Gaby
Gaby, j’ai retrouvé cette photo jaunie de mon grand-père, c’est amusant elle a été prise l’année de ta naissance, en 1932. Il avait l’air fier de sa Peugeot, une 190 Torpedo.
Cette photo t’aurait peut-être intéressé puisque tu fais partie de ces générations d’hommes venus au monde sur les bords du Doubs, qui par leur courage, leur ardeur au travail et leur dévouement, ont rendu possible l’aventure Peugeot, et pris ainsi leur part dans la légende des siècles qui ont façonné la France.
Dévouement, c’est un mot qui va avec bienveillance, avec persévérance, avec honnêteté et générosité, avec modestie aussi. C’est avec tous ces mots que tu as construit ta vie, avec les sentiments qui les accompagnent, comme s’ils étaient naturels, comme si tu n’en voulais pas d’autres à ton répertoire.
C’était une drôle d’idée en 1960 d’aller déchiffrer de mauvais livres en anglais pour tenter d’apprendre un art aussi étranger à la Fraintche-Comtè que l’Aikido.
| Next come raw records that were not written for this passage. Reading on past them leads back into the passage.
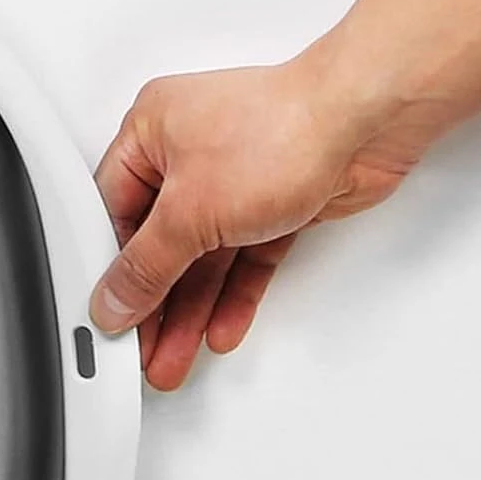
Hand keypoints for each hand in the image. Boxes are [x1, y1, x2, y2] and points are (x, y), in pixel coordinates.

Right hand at [88, 53, 444, 390]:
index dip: (111, 269)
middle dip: (155, 303)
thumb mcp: (189, 213)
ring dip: (191, 310)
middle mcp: (188, 152)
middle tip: (143, 348)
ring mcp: (233, 176)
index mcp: (149, 132)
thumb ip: (146, 267)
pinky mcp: (274, 201)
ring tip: (176, 356)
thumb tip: (114, 300)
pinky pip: (243, 257)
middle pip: (159, 243)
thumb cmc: (282, 130)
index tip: (111, 313)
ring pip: (202, 258)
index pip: (112, 213)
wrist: (370, 123)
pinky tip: (220, 328)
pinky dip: (233, 294)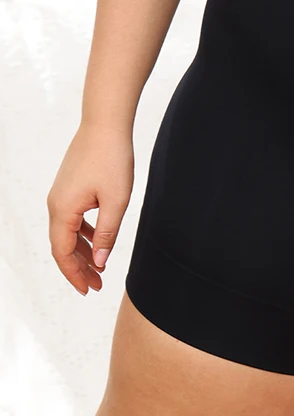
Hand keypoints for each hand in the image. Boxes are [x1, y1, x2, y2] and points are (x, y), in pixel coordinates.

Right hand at [47, 121, 133, 294]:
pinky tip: (97, 240)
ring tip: (99, 268)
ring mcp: (61, 194)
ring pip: (67, 232)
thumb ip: (107, 233)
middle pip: (62, 245)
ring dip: (82, 251)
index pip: (63, 253)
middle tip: (97, 285)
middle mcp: (55, 204)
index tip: (88, 291)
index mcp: (62, 210)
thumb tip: (98, 262)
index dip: (74, 274)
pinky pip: (72, 218)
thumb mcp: (116, 200)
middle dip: (78, 267)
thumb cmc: (113, 159)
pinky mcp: (69, 187)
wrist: (105, 124)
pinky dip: (83, 233)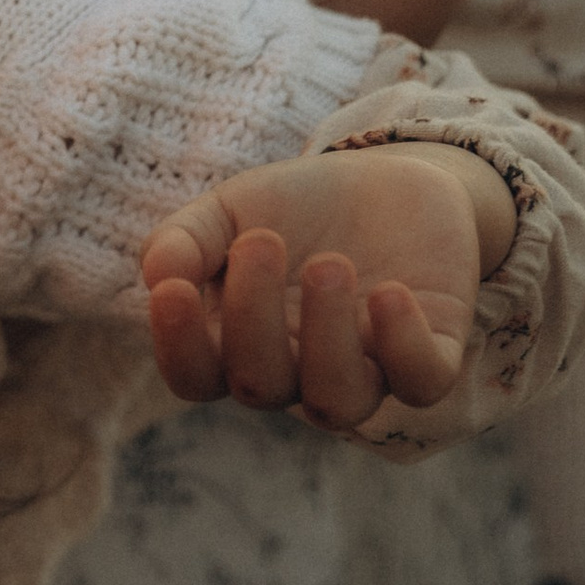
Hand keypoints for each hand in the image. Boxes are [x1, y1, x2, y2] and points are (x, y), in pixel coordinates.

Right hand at [141, 142, 515, 423]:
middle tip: (262, 240)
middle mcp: (295, 372)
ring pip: (337, 404)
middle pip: (260, 388)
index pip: (195, 378)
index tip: (173, 290)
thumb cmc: (296, 206)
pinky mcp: (429, 353)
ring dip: (327, 341)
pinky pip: (420, 384)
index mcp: (236, 345)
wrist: (390, 180)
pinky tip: (388, 291)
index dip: (178, 348)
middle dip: (254, 319)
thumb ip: (186, 239)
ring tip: (328, 264)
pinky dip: (403, 347)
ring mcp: (364, 369)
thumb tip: (156, 276)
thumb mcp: (231, 207)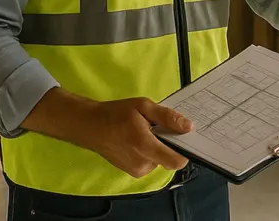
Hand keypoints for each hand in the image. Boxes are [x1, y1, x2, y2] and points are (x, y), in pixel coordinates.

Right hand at [76, 97, 193, 177]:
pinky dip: (150, 153)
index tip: (184, 137)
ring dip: (158, 148)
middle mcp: (142, 163)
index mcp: (145, 146)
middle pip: (170, 159)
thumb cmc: (116, 114)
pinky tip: (139, 141)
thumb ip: (167, 117)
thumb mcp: (143, 106)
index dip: (185, 151)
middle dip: (169, 144)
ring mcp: (136, 170)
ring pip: (160, 160)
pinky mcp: (132, 172)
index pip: (176, 161)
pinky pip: (150, 163)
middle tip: (159, 128)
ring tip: (146, 133)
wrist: (90, 127)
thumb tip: (188, 127)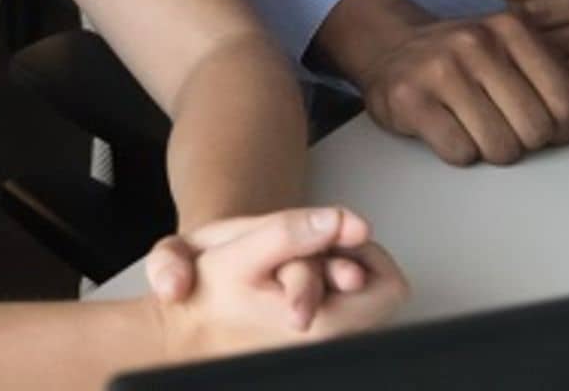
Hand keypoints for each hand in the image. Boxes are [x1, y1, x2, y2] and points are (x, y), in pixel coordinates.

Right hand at [151, 208, 406, 361]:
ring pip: (358, 301)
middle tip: (317, 246)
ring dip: (334, 273)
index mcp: (324, 327)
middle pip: (378, 294)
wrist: (178, 334)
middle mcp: (330, 344)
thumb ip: (292, 231)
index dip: (364, 248)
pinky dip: (323, 288)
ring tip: (296, 262)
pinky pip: (338, 310)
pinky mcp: (309, 343)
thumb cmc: (207, 294)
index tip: (332, 234)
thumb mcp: (241, 249)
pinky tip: (289, 278)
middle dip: (350, 258)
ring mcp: (320, 346)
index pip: (390, 286)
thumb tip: (344, 221)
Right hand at [315, 0, 568, 166]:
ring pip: (499, 148)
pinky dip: (460, 152)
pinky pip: (459, 153)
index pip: (567, 103)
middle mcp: (477, 43)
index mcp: (513, 29)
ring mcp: (440, 69)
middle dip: (525, 141)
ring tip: (476, 126)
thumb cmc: (468, 60)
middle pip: (535, 131)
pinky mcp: (411, 99)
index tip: (544, 123)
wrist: (392, 46)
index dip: (562, 128)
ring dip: (492, 150)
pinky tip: (449, 129)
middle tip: (504, 124)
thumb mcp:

Tamura a débarqué en France trois ans plus tard, il avait ton âge, trente ans, et il t’a décerné le 3ème kyu, tout étonné que tu sois parvenu à ce niveau technique sans l’aide d’un enseignant.
Fallait-il que vous y croyiez, toi et tes copains d’alors, fallait-il être curieux de la vie !
Chercher et transmettre, les deux vont souvent ensemble, vinrent alors la fondation du club de Sochaux-Montbéliard, celle du club de Boncourt en Suisse, enfin chez toi, à Dampierre-les-Bois, celle du club d’Aikido du Foyer des Jeunes.
Les jeunes, tu leur as donné tant et plus, tu leur as consacré une grande partie de ta vie. Peu nombreux sont les pères qui ont su transmettre une passion à leurs cinq garçons et la partager avec eux, comme on voit sur cette photo des années 1970.
Mais toi qui fis partie des pionniers, tu n’aimais pas te mettre en avant. Après avoir formé tant de jeunes pratiquants qui sont à leur tour devenus enseignants, tu leur as laissé la direction des cours pour ne plus te consacrer qu’aux débutants. Car tu ne cherchais ni les positions, ni les honneurs, ni les grades qui te faisaient sourire, et tu n’évoquais les querelles de clocher de l’Aikido qu’avec ce mot toujours répété : "Quel dommage !" pour exprimer avec pudeur le regret que les hommes se perdent toujours en futilités.
Et cela fait que tu as transmis ton enthousiasme et tes connaissances de la manière la plus juste, celle qui a laissé un bon souvenir et l’envie de pratiquer à tous ceux qui t’ont rencontré.
Gaby, on pouvait t’aimer pour la gentillesse naturelle de ton caractère, pour ta modestie, pour ton ouverture d’esprit et la tolérance qui allait avec, pour ta générosité, mais parmi ces qualités ce qui m’a ému le plus, je crois, est la sincérité qui a dirigé ton existence.
Ces quelques lignes ne résument pas ta vie bien sûr, mais elles sont ma façon de dire aujourd’hui à ceux qui les lisent combien j’avais de respect pour les valeurs que tu portais, combien tu m’as appris sans même t’en douter dans le registre de l’humanité, combien j’étais fier d’avoir ton estime et ta considération, et combien me manquera l’amitié de Gabriel Champeimont.